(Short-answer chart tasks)
== Segment start ==

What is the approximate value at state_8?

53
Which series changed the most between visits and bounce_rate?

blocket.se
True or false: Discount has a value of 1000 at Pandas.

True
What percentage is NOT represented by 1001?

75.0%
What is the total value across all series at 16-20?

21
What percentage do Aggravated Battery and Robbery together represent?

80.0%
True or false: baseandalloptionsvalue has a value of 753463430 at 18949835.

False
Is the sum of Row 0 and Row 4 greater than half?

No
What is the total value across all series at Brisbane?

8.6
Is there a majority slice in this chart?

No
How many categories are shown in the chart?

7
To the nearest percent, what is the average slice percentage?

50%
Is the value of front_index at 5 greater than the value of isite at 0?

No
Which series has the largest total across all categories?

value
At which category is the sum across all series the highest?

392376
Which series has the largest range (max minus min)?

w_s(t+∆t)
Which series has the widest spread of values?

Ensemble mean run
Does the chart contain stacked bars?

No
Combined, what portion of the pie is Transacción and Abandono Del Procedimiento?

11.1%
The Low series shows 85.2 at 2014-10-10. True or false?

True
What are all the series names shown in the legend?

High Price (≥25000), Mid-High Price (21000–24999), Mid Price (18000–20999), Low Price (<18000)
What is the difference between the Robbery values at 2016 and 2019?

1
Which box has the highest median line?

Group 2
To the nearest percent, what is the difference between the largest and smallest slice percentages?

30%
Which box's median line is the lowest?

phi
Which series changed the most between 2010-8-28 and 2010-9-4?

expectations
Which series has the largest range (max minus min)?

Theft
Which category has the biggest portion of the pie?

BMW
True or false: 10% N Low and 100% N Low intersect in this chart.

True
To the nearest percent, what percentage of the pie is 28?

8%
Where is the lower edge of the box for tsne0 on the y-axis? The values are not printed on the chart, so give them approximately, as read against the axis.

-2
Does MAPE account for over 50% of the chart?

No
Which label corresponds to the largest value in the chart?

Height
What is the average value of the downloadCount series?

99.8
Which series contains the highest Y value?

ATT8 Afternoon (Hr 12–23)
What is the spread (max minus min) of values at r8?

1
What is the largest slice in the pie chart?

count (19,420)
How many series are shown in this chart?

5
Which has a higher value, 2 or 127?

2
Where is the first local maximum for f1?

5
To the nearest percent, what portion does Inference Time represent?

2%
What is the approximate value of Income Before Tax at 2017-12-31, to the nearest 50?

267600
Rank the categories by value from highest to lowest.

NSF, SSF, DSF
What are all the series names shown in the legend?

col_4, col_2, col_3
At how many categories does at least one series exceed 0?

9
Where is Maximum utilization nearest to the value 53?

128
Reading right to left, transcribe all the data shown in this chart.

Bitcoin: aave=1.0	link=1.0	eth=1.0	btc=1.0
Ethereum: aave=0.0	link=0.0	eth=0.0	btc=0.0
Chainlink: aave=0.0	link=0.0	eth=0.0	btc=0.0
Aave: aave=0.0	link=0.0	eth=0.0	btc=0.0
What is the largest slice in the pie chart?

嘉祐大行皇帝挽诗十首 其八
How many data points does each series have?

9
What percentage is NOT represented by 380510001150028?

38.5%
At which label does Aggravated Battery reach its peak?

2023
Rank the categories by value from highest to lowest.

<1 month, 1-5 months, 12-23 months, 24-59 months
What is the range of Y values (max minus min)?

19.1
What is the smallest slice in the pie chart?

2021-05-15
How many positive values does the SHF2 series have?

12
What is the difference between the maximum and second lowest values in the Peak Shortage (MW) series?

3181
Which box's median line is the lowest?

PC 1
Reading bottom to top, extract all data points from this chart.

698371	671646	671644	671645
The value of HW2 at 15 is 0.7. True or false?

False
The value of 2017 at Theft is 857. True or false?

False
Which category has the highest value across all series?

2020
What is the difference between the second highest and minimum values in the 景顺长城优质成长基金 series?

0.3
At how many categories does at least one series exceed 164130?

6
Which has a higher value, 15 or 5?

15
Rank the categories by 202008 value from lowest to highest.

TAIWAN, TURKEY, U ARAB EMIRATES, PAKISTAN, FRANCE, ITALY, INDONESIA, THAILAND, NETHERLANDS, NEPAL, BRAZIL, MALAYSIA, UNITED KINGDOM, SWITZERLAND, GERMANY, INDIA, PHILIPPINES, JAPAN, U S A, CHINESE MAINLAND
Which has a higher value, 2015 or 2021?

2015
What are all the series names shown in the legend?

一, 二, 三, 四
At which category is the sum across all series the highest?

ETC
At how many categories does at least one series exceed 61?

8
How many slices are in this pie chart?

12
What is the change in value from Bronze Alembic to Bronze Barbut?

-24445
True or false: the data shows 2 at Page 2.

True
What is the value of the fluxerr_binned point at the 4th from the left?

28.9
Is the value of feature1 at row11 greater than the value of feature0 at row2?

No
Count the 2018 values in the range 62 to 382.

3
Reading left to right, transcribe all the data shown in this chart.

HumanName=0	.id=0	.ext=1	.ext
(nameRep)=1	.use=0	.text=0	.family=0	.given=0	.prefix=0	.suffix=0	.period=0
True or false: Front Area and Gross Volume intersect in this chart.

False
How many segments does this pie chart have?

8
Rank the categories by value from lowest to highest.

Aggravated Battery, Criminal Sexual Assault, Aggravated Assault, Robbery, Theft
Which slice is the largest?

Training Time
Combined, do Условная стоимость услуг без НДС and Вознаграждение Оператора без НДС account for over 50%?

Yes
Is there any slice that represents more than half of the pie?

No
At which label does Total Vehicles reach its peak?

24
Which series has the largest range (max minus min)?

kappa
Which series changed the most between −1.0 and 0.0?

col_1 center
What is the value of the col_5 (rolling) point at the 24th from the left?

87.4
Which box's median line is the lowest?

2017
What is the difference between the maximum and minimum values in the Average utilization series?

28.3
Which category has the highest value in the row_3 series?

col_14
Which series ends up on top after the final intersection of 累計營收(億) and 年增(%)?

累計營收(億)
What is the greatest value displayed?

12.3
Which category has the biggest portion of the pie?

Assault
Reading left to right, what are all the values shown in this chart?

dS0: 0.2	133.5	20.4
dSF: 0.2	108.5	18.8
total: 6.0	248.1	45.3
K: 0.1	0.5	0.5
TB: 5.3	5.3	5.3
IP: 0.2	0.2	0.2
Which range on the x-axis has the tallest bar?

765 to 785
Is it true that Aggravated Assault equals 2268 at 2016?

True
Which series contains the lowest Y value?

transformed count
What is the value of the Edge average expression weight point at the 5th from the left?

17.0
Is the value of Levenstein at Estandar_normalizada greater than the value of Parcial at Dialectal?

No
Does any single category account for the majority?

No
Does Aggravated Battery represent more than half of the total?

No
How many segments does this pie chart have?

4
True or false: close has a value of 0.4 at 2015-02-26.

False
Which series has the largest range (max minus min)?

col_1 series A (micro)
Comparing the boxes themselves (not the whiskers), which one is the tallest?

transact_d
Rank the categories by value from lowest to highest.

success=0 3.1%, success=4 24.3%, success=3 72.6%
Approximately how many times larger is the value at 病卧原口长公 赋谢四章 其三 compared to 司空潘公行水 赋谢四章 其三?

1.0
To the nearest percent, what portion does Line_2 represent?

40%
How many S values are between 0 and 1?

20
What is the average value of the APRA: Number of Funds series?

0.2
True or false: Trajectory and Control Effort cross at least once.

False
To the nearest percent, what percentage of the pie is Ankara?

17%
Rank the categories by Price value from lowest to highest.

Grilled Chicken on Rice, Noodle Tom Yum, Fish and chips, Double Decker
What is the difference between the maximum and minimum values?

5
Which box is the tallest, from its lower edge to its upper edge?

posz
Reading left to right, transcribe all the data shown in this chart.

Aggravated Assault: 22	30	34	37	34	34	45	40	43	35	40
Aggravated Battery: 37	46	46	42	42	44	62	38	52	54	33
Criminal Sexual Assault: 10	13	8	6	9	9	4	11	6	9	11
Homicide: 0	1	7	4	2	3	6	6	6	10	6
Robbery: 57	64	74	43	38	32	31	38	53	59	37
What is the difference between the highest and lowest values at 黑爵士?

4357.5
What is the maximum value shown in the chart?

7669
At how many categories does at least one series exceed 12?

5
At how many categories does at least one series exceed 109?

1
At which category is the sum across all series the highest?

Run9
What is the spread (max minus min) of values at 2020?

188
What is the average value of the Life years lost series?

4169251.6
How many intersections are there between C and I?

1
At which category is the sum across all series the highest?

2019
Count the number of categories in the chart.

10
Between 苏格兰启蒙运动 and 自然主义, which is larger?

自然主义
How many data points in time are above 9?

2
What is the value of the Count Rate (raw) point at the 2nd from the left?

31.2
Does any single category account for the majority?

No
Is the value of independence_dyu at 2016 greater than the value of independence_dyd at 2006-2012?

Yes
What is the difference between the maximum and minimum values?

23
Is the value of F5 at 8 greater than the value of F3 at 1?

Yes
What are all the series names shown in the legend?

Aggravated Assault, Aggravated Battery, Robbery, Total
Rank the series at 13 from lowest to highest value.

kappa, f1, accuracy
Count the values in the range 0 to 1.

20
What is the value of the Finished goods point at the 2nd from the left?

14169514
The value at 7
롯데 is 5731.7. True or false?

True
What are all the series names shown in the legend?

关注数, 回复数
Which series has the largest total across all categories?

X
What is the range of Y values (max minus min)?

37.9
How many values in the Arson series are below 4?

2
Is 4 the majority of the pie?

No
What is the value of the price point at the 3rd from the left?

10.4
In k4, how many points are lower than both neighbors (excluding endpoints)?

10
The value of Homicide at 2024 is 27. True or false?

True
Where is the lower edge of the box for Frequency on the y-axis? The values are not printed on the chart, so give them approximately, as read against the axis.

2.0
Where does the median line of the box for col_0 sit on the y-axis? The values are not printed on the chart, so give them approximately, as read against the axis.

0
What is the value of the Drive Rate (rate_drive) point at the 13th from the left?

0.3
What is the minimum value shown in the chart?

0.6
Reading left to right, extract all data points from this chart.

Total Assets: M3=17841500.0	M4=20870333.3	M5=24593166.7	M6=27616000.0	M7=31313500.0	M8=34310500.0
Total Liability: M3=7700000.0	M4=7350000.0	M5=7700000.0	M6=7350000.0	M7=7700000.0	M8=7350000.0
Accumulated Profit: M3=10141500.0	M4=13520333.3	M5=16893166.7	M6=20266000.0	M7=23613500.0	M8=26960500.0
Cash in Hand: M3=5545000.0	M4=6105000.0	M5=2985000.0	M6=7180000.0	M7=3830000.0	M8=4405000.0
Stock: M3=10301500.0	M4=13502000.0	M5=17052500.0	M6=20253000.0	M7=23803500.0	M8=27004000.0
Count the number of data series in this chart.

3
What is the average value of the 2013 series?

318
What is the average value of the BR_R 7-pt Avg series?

== Segment end ==

### Problem statement
Edit the rows from the start through the line with "Is the sum of", replacing "total value" with "combined value" and leaving everything else unchanged.

### Response area
What is the approximate value at state_8?

53
Which series changed the most between visits and bounce_rate?

blocket.se
True or false: Discount has a value of 1000 at Pandas.

True
What percentage is NOT represented by 1001?

75.0%
What is the combined value across all series at 16-20?

21
What percentage do Aggravated Battery and Robbery together represent?

80.0%
True or false: baseandalloptionsvalue has a value of 753463430 at 18949835.

False
Is the sum of Row 0 and Row 4 greater than half?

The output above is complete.